Although, there are several candidates all vying for the top job, in reality it’s a two horse race and according to YouGov, Boris is the favourite with a 6 point lead.
As a digital marketer, I’m a big proponent of the hypothesis that online conversation offers insight into offline behaviour, so I thought it would be interesting to look at the London Mayoral contest and see if it is at all possible to accurately predict the outcome based on social data analysed from online conversations.
To do this we need to begin by understanding the volume of conversation about the Mayoral race, and thanks to social media monitoring tools this is a straightforward enough exercise. Indeed, over the last 30 days UK online conversation about the three main candidates has, as you would expect increased dramatically. Interestingly, Ken Livingstone is trailing Boris Johnson in terms share of voice, whilst the other main candidate, Brian Paddick is struggling to be heard.
Encouragingly for Ken, the volume of people searching for him closely matches the number of searches for Boris, whilst Brian is once more trailing in third. It is more difficult to make firm conclusions about search data, for instance are people searching because they want more infomation to support or attack a candidates policies?
Nonetheless, I’m working on the basis that with only a short period until election day, having people search for you is most likely a sign of positive intent.
Whilst, online mentions and search data are a useful indication of communications activity and subsequent awareness, they do not shed any light on voting behaviour and it is sentiment which we should focus on.
Using a range of tools I found 34.6% of conversations around Boris are positive and there is a similar figure (33.8%) in relation to Ken, but an impressive 56.8% of mentions of Brian Paddick are considered positive. This high proportion of positive sentiment for policeman Paddick is most likely a reflection that the Johnson and Livingstone camps have concentrated on attacking each other, rather than Paddick.

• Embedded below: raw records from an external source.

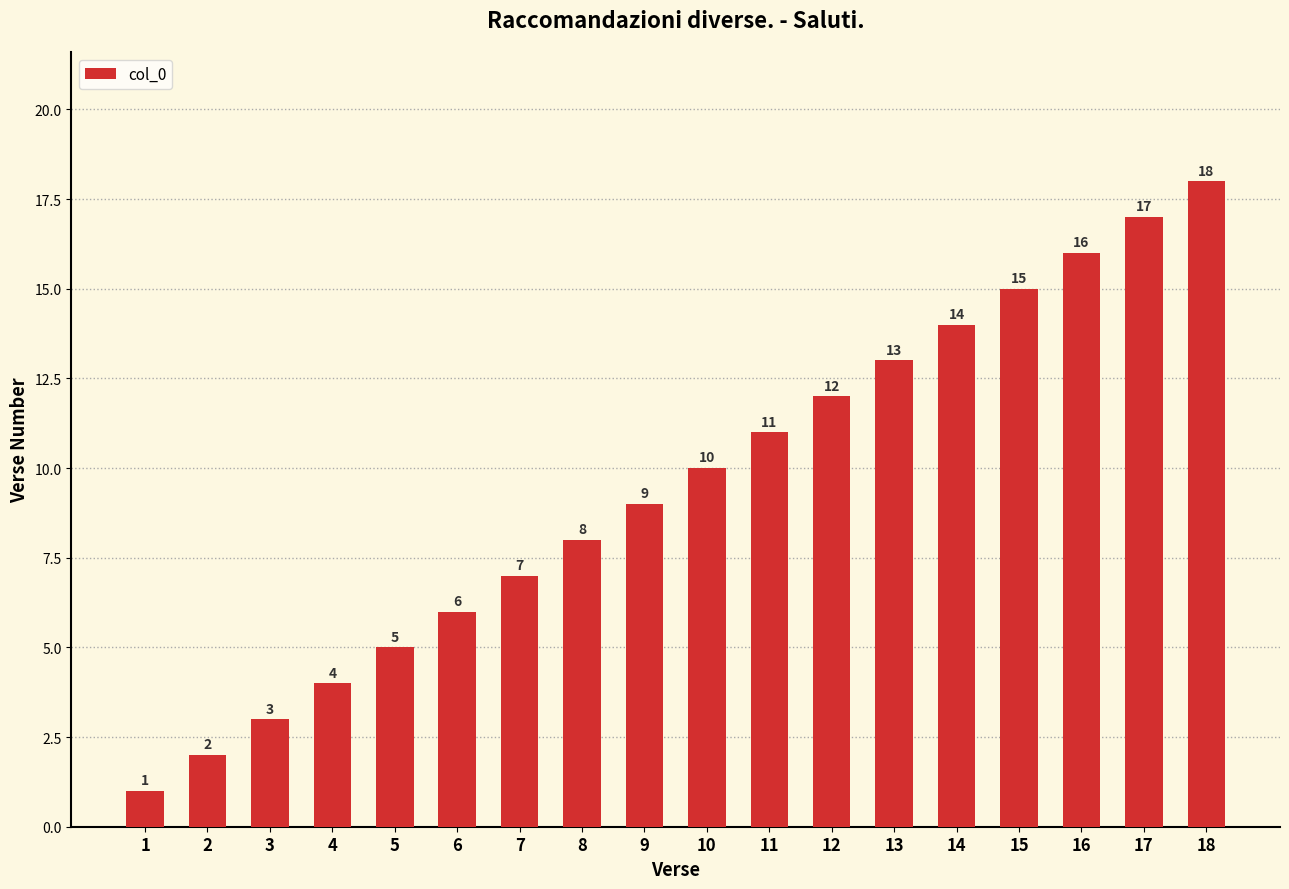

True or false: the data shows 23 at 14.

False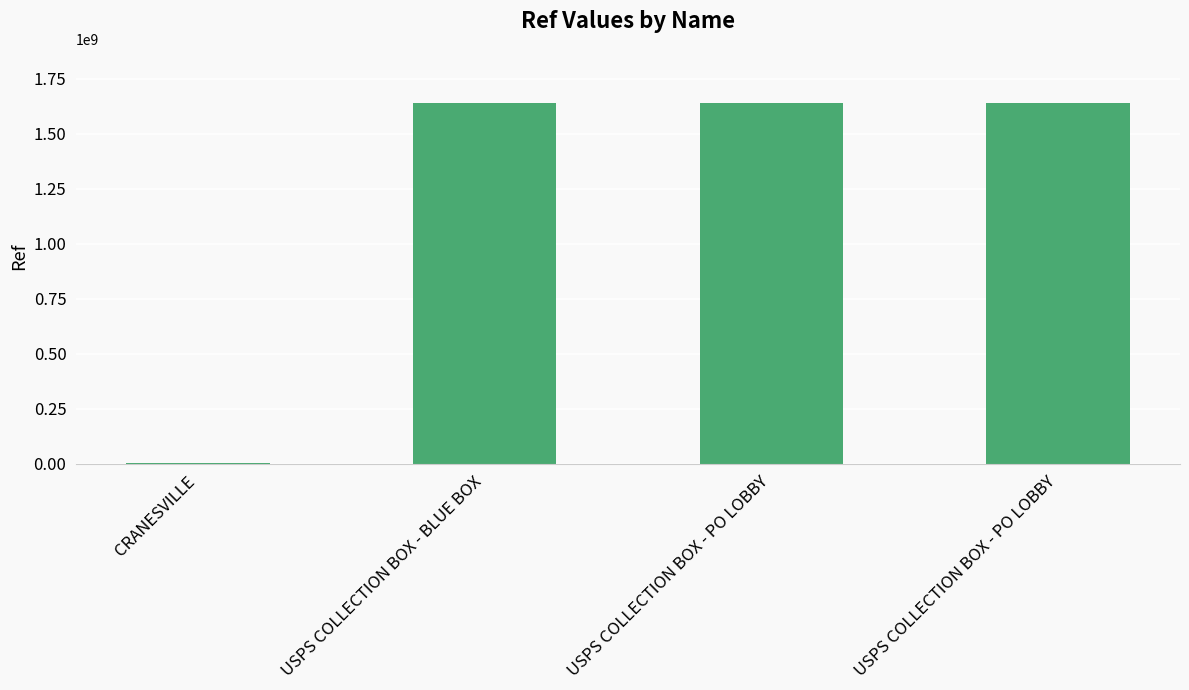

The value at CRANESVILLE is 1804172. True or false?

False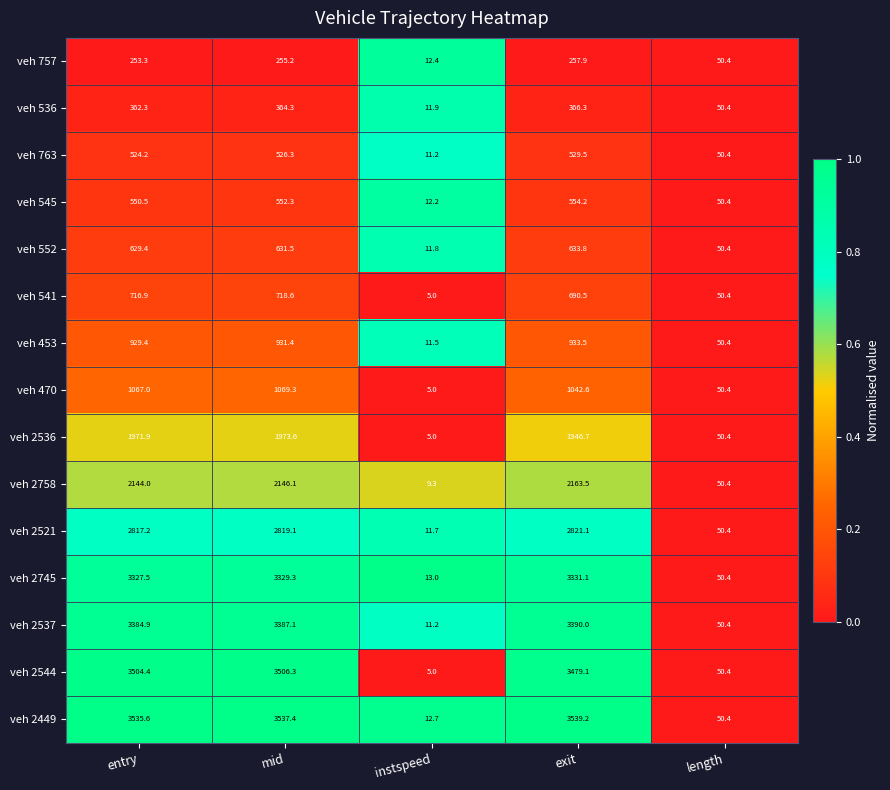

Read the veh 2544 value at mid.

3506.3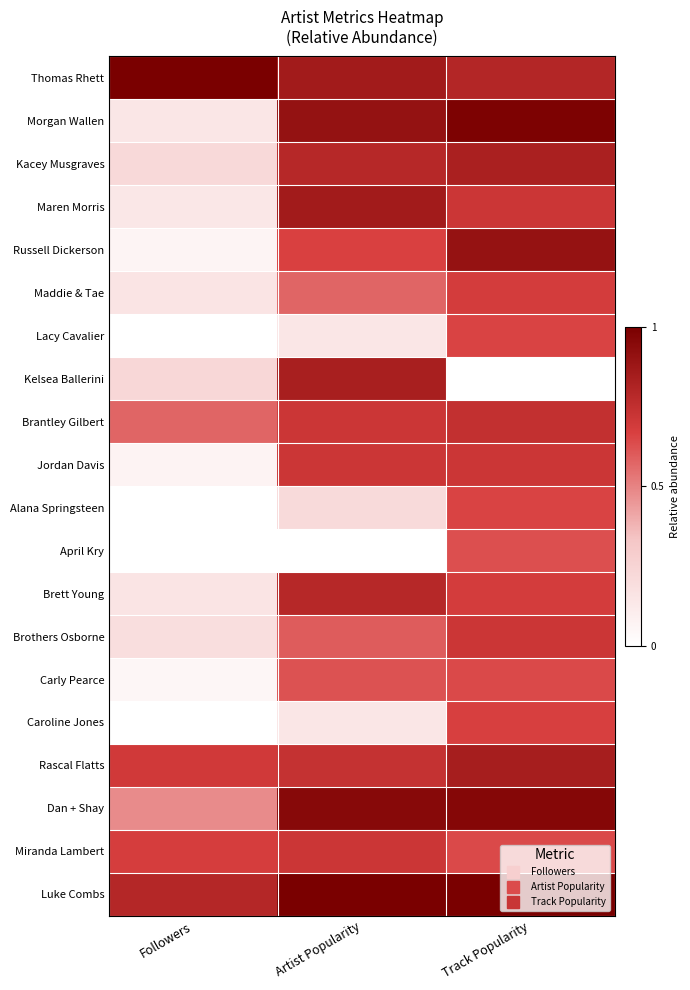

Between Followers and Track Popularity, which is larger?

Followers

Before we go any further, I recognise no social media monitoring vendor has perfected sentiment analysis, but many are very good at it, so I’m taking these figures as indicators not facts.
Based on the level of positive online conversation for each candidate in relation to share of voice, as well as taking into consideration that other candidates usually receive 10-15% of the vote, I’ve created the above chart and it perhaps offers the best indication of how people intend to vote – and Boris emerges with an 11 point lead.
I appreciate this methodology could be enhanced and that the online population is not reflective statistically of the electorate, as well as there being many more unknown factors, so I’m going to give myself a margin of error of 5% and that’s why as things stand, I’m backing Boris to remain in City Hall with a winning margin of between 8-13 points. If something dramatic happens before 3 May I may revise this prediction, otherwise I look forward to returning to this post when the votes have been counted.
Who are you backing to win the leadership race for London? Do you agree that online conversation offers insight into offline behaviour? How do you think big data can be leveraged to guide our decision-making process?